== TRY IT ==
Exactly reproduce the lines from the line containing "THICK BLEACH ORIGINAL" to the end of the data below, inclusive, and nothing else.

== THE DATA ==

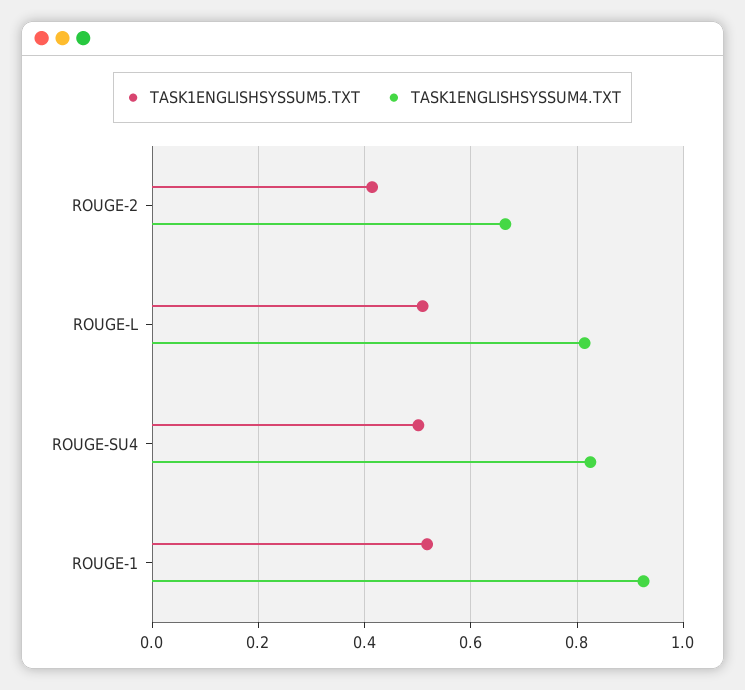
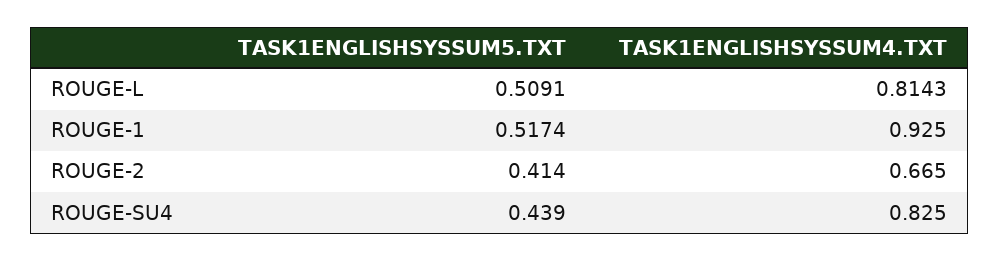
  {
    "TASK1ENGLISHSYSSUM5.TXT": {
      "ROUGE-2": 0.414,
      "ROUGE-L": 0.5091,
-     "ROUGE-SU4": 0.5,
+     "ROUGE-SU4": 0.439,
      "ROUGE-1": 0.5174
    },
    "TASK1ENGLISHSYSSUM4.TXT": {
      "ROUGE-2": 0.665,
      "ROUGE-L": 0.8143,
      "ROUGE-SU4": 0.825,
      "ROUGE-1": 0.925
    }
  }

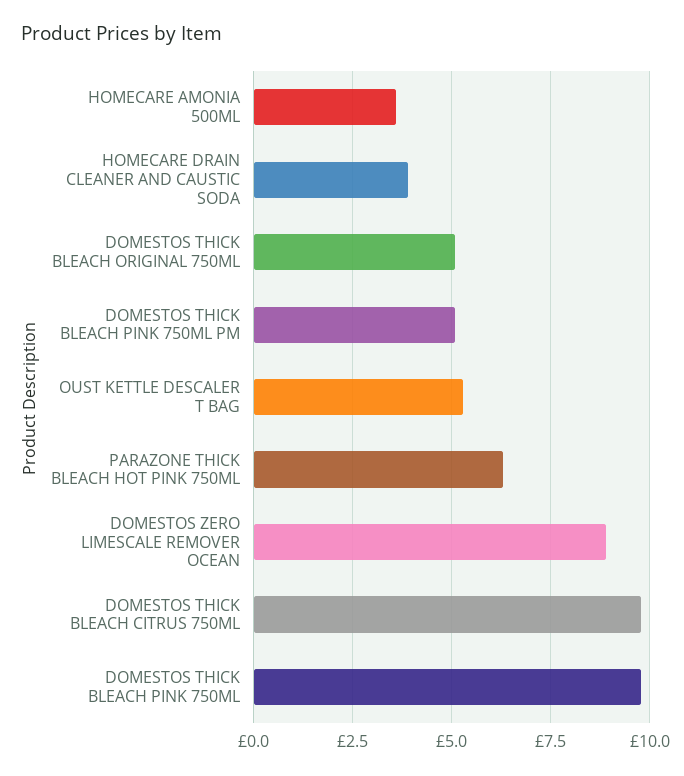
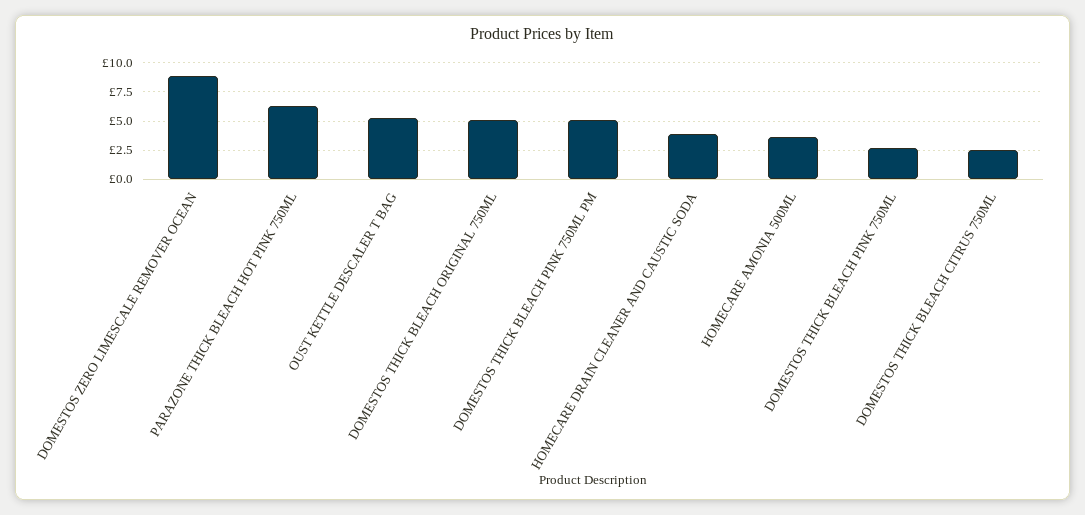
  {
    "HOMECARE AMONIA 500ML": 3.5,
    "HOMECARE DRAIN CLEANER AND CAUSTIC SODA": 4,
    "DOMESTOS THICK BLEACH ORIGINAL 750ML": 5,
    "DOMESTOS THICK BLEACH PINK 750ML PM": 5,
    "OUST KETTLE DESCALER T BAG": 5.25,
    "PARAZONE THICK BLEACH HOT PINK 750ML": 6.25,
    "DOMESTOS ZERO LIMESCALE REMOVER OCEAN": 9,
-   "DOMESTOS THICK BLEACH CITRUS 750ML": 9.75,
+   "DOMESTOS THICK BLEACH CITRUS 750ML": 2.5,
-   "DOMESTOS THICK BLEACH PINK 750ML": 9.75
+   "DOMESTOS THICK BLEACH PINK 750ML": 2.5
  }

== SOLUTION ==
    "DOMESTOS THICK BLEACH ORIGINAL 750ML": 5,
    "DOMESTOS THICK BLEACH PINK 750ML PM": 5,
    "OUST KETTLE DESCALER T BAG": 5.25,
    "PARAZONE THICK BLEACH HOT PINK 750ML": 6.25,
    "DOMESTOS ZERO LIMESCALE REMOVER OCEAN": 9,
-   "DOMESTOS THICK BLEACH CITRUS 750ML": 9.75,
+   "DOMESTOS THICK BLEACH CITRUS 750ML": 2.5,
-   "DOMESTOS THICK BLEACH PINK 750ML": 9.75
+   "DOMESTOS THICK BLEACH PINK 750ML": 2.5
  }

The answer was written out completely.